The information contained below is being made publicly available on the web for the first time.
Covington, WA, is a fast-growing suburb of Seattle located in southeastern King County. I used to live just up the road from Covington in Kent.
Covington is booming, with many new retail and housing developments. I was there not too long ago. There is a new Safeway, I believe, with a Starbucks in it, and another Starbucks across the parking lot in the same strip mall!
In 2005, Wal-Mart opened a store there after some opposition. Building a Wal-Mart anywhere in the metroliberal Seattle area is next to impossible, as you can imagine. I've been to the Covington Wal-Mart. It is very nice and very unobtrusive, located well off the main drag of Kent-Kangley Road.

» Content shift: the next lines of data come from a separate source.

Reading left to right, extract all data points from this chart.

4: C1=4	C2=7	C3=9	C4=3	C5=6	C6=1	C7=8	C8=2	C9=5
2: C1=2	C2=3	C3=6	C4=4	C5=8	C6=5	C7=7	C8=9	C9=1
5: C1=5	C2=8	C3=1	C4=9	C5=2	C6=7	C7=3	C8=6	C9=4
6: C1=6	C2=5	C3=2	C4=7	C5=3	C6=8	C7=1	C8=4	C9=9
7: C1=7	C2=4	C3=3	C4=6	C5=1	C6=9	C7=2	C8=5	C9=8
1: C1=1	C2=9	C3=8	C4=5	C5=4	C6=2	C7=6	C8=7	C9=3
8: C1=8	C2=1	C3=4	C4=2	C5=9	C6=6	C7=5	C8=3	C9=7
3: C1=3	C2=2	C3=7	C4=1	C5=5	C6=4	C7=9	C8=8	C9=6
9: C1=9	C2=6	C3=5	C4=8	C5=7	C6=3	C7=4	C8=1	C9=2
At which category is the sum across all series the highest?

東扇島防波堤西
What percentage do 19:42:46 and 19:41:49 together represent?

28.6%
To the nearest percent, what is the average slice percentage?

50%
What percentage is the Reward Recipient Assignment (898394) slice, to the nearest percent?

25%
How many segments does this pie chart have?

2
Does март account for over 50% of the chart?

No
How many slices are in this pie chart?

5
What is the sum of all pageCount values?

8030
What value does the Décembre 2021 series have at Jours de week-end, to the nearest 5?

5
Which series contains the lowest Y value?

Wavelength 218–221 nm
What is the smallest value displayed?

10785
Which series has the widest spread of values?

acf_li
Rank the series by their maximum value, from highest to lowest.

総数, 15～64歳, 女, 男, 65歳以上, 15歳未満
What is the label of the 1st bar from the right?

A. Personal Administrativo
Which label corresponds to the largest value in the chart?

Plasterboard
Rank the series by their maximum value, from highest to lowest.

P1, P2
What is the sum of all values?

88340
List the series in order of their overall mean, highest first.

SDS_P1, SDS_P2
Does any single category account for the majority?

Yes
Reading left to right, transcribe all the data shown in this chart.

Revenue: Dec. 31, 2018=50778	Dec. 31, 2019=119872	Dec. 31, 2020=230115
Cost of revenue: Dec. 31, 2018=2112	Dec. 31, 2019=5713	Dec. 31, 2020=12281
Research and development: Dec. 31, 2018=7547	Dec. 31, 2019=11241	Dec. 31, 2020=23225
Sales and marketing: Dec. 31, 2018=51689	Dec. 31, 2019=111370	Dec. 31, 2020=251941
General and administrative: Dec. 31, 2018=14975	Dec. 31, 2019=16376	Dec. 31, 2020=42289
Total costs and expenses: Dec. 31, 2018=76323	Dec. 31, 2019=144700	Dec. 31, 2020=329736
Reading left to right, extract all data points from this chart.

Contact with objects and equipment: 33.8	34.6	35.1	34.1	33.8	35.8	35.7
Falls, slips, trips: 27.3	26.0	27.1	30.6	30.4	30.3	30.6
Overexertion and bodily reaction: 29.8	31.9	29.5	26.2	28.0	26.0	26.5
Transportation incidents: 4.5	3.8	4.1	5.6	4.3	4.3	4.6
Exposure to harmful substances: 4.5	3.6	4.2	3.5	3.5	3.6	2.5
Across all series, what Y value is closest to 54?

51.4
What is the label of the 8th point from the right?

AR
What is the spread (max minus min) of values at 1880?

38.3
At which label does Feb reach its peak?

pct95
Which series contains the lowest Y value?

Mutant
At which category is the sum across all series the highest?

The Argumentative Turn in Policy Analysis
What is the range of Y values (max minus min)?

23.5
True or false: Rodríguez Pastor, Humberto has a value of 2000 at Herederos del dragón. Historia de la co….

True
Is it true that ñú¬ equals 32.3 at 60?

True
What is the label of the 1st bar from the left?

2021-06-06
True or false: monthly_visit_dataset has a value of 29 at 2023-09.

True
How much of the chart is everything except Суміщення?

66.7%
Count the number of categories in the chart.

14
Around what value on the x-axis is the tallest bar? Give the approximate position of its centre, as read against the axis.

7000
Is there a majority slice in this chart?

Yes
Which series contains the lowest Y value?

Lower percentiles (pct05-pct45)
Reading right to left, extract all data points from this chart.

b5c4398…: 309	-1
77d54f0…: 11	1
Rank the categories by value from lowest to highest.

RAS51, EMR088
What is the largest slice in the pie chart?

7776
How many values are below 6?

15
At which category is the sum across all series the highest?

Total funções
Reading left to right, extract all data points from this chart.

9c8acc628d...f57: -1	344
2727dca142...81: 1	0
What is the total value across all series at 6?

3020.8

Michael Luis & Associates, a public affairs, communications and civic leadership consulting firm in the Seattle area, has prepared profiles assessing the impact of the opening of Wal-Mart stores in communities throughout Washington. The one concerning Covington can be downloaded here.
Thursday: We'll hop over to Apple Country and look at the effects of the Wal-Mart that opened in Wenatchee.
The Covington Wal-Mart has only been open two years, but the impact of that store opening is clear. The major jump in sales from 2004 to 2005 reflects the opening of the new Wal-Mart in Covington, which opened its doors in early 2005. Retail store sales growth in this fast-growing community has been even stronger and more consistent than Covington since 1998. Sales growth in Maple Valley slowed only very slightly from 2004 to 2005, during the opening year of the Covington Wal-Mart, indicating that the new Wal-Mart did not take a big bite out of retail in Maple Valley. The retail customer traffic drawn by Wal-Mart has been a catalyst for additional retail development in the emerging “downtown” of Covington. Covington has benefited from increased tax revenues generated by expanded retail. A major new retailer like Wal-Mart shows up most prominently in increased local sales tax revenue, but also shows up in property taxes paid on the new building and whatever mix of business and utility taxes levied by the local government.
...the jump in inflation-adjusted revenues to the City of Covington between 2001 and 2005. During this four year period alone, sales tax revenue grew an inflation adjusted 54 percent.
As part of the development of the store, Wal-Mart made significant contributions to traffic mitigation measures that will serve other retail and future residential development in Downtown Covington. According to Hart, a well-designed store and adequate traffic improvements have made Wal-Mart a major net plus for the City. According to Messer, of the Covington Chamber, Wal-Mart is a “fantastic” contributor to the community. Store personnel are active in the chamber and in local service clubs, regularly attending events.
In 2006, Wal-Mart made two important community contributions. When the annual “Covington Days” festival was threatened with cancellation, due to lack of funding, Wal-Mart stepped up with a check for $10,000, ensuring that the festival would take place. Wal-Mart also participated in a volunteer recognition event at Covington Elementary School, providing clothes for students to wear at a fashion show.